DOCUMENT TEXT:
:::::

The progress in Pragmatics research during the last decade or so has not only increased our knowledge and understanding of how Pragmatics work, but it has also brought considerable advances regarding the use of varied, partly multi- and cross-disciplinary methodologies (for an overview see especially Aijmer and Rühlemann (Eds.) 2015). Progress in Corpus Pragmatic research has benefitted considerably from advances in Corpus Linguistics and tools for Corpus Linguistics. Currently, we are observing an increasingly quantitative turn, which benefits from the valuable breakthroughs that the extensive qualitative work on Pragmatics has been making. Likewise, the discipline is benefitting from the availability of corpus tools, such as WordSmith (Scott, 2020), AntConc (Anthony, 2018) or, more recently, LancsBox (Brezina et al., 2020), as well as from the preparation of new corpus resources. The Corpus Pragmatic research on Irish English especially benefits from the presence of the pragmatically annotated SPICE Ireland corpus (Kallen & Kirk, 2012), which offers detailed pragmatic and prosodic annotation and facilitates automated or semi-automated approaches to Corpus Pragmatic analysis. In the present volume, three studies use this corpus as a resource and illustrate the possibilities that the pragmatic and prosodic annotation of the SPICE Ireland corpus offers to its users. The development of comparable resources would be a highly desirable for other varieties of English as well.

Of the papers in the current volume, two take a cross-varietal perspective, whose varied results show us the huge importance of not assuming that a given pragmatic feature is used identically in different varieties of English, and illustrate that instead we have to take variety specific variables into consideration, and one paper offers an analysis of meta-illocutionary expressions.

Karin Aijmer’s contribution, based on corpora from the International Corpus of English, investigates the use of one particular feature, the discourse marker anyway, across different varieties of English. In her comparative study, Aijmer describes the positions of anyway in the left and the right periphery of the sentence showing that the distribution of the marker varies considerably throughout the investigated varieties – a fact that the study of one variety alone could not have captured. The main part of her article, however, is an exhaustive analysis of the pragmatic functions of anyway in the private dialogues of the ICE-Ireland corpus.

:::::

RECORD SET:

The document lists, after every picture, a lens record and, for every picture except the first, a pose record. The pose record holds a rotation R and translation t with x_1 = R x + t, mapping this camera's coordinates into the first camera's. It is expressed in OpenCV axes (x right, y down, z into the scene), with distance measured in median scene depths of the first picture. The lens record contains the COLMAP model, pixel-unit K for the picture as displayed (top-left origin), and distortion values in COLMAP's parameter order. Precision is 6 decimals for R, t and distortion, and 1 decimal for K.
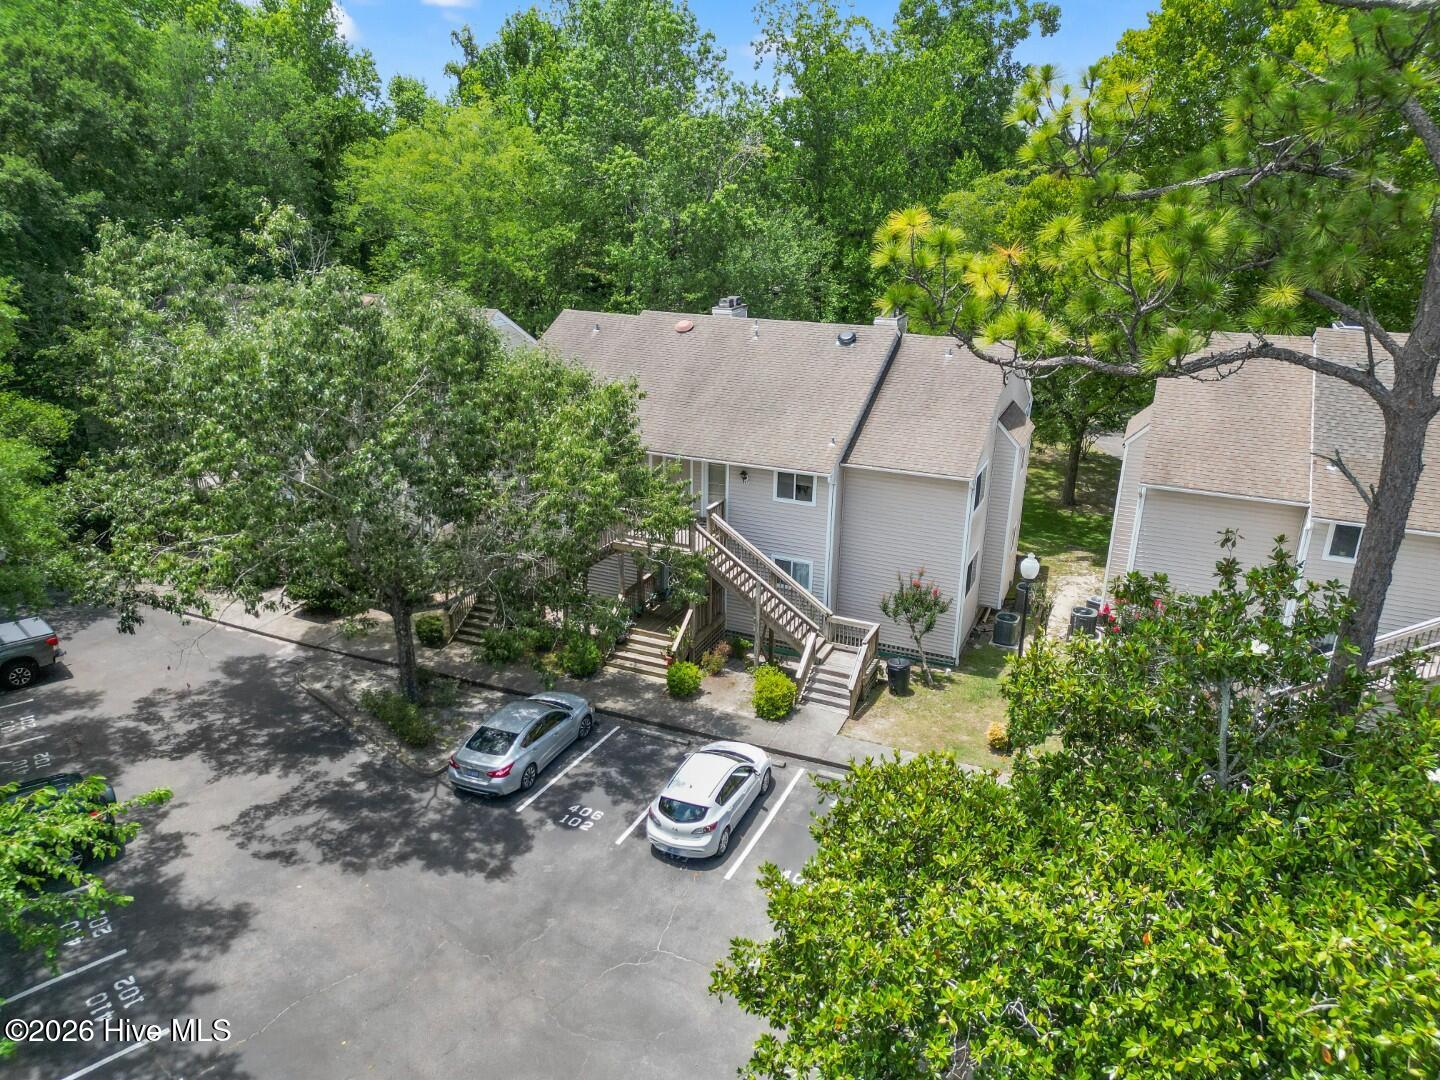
lens RADIAL K [[1011.8, 0, 687.3], [0, 1011.8, 537.9], [0, 0, 1]] dist [0.004055, -0.002024]
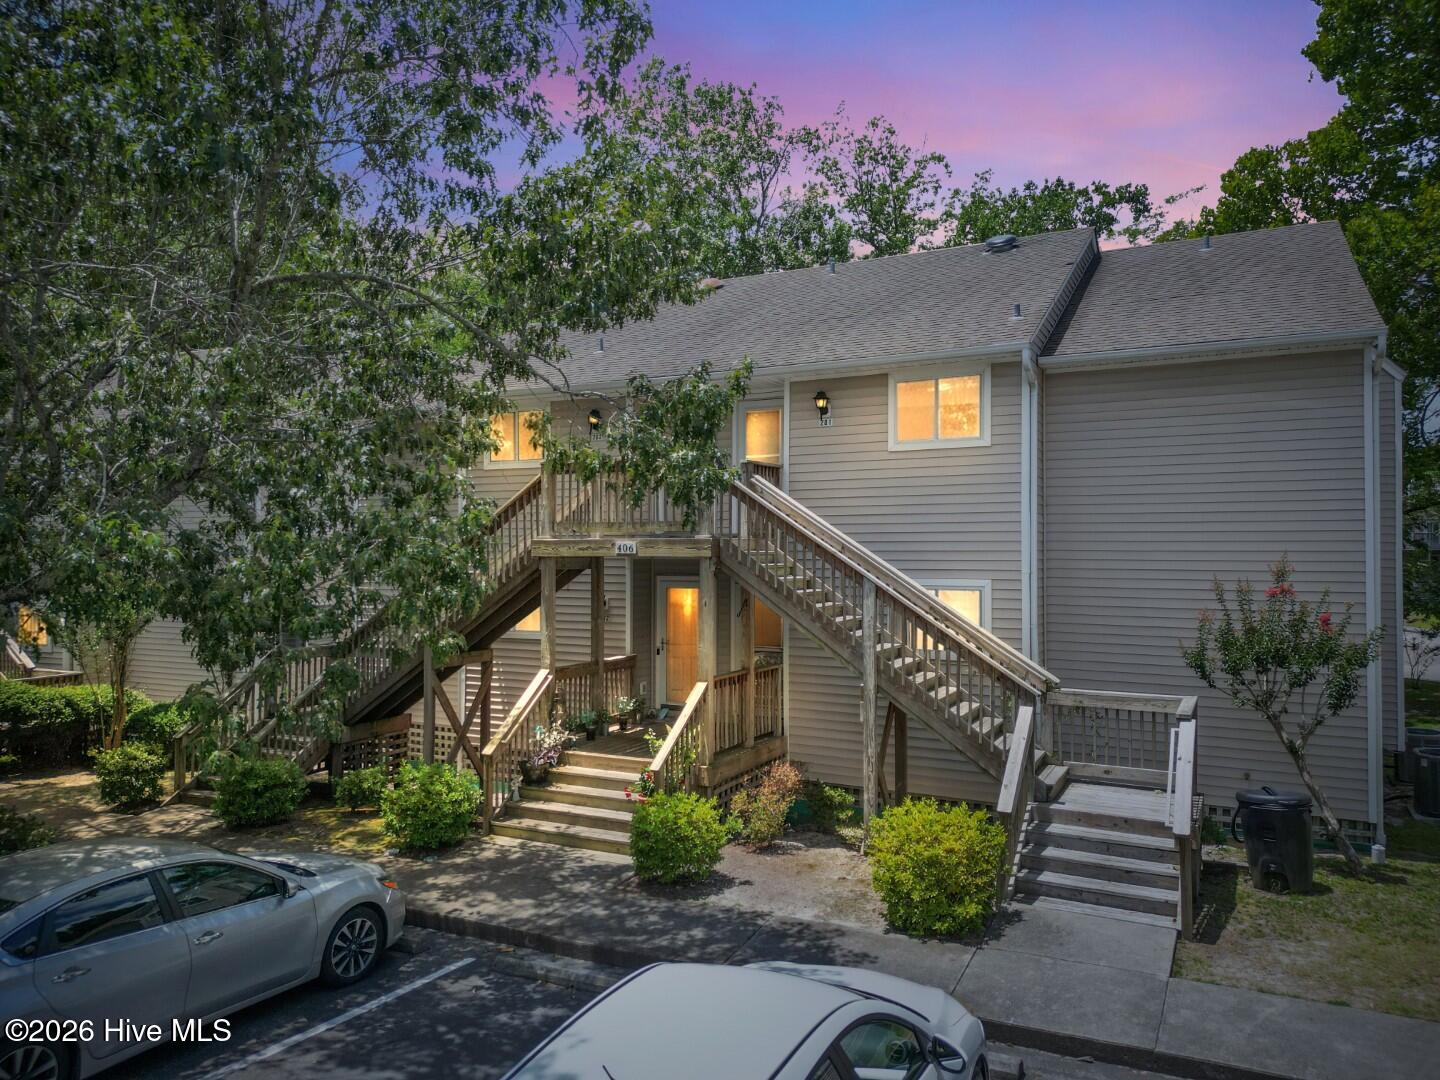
lens RADIAL K [[1011.8, 0, 687.3], [0, 1011.8, 537.9], [0, 0, 1]] dist [0.004055, -0.002024]
pose [[0.998592, -0.001172, -0.053037, 0.020204], [-0.017201, 0.938589, -0.344608, 0.164110], [0.050184, 0.345035, 0.937247, 0.619704]]
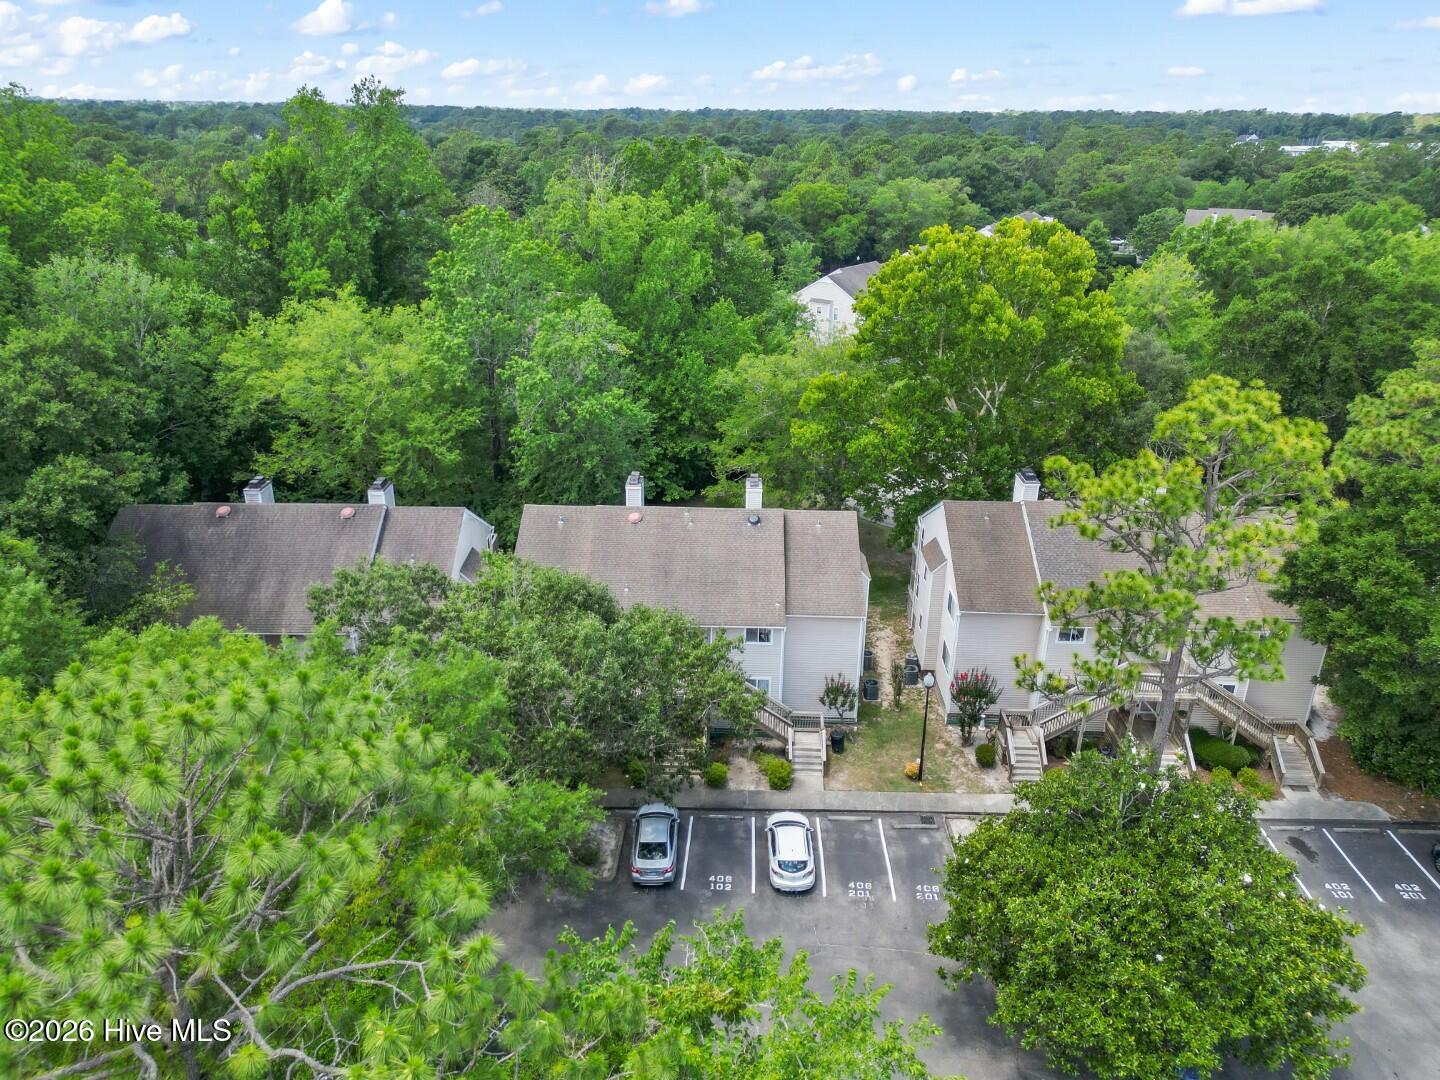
lens RADIAL K [[1011.8, 0, 687.3], [0, 1011.8, 537.9], [0, 0, 1]] dist [0.004055, -0.002024]
pose [[0.927961, -0.151829, 0.340348, -0.518509], [0.137881, 0.988317, 0.064955, -0.325049], [-0.346234, -0.013348, 0.938053, -0.432915]]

:::::

TASKS TO COMPLETE:
**A.** List every corpus tool that the passage on Corpus Pragmatics names.
**B.** Answer these questions from the passage on Corpus Pragmatics:
(i) Which corpus of Irish English offers detailed pragmatic and prosodic annotation?
(ii) How many papers in the volume take a cross-varietal perspective?
(iii) Which discourse marker does Karin Aijmer's contribution investigate?
**C.** Continue the passage on Corpus Pragmatics from its last sentence.

TASK RESULTS:
**A.** WordSmith, AntConc, LancsBox

**B.**
(i) The SPICE Ireland corpus
(ii) Two
(iii) Anyway

**C.**
Anne Barron’s study is based on a purpose-collected corpus, the Lueneburg Direction-Giving (LuDiG) corpus, and investigates responses to thanks in Ireland, England and Canada. Her study shows that, whereas strong similarities exist between the investigated varieties, in particular the strong use of minimizing the favour strategies, there are also considerable variety-preferential differences in the use of the respective strategies, which are conditioned by different face needs of the speakers of the respective varieties.

Klaus P. Schneider’s paper provides an exploratory study of meta-illocutionary expressions on the basis of apologies and asks when, how and why they are used. Using both ICE-Ireland and SPICE-Ireland, their frequencies and distribution are shown, and the conceptualisations underlying these speech acts are demonstrated.

Patricia Ronan’s study analyzes the use of directive speech acts in SPICE Ireland, employing scales of imposition which rely on categories introduced by Blum-Kulka et al., (1989) and modified by Leech (2014). She finds that in the investigated data non-impositive strategies are favoured in public discourse, where preserving the interlocutor’s face is important. In private, and particular in intimate, discourse, however, impositive strategies are frequently used.

The papers in the current volume thus open new perspectives on cross-varietal, on theoretical and on methodological approaches. The studies are based on contributions to a workshop on Irish English Corpus Pragmatics, held in Dortmund in Spring 2019.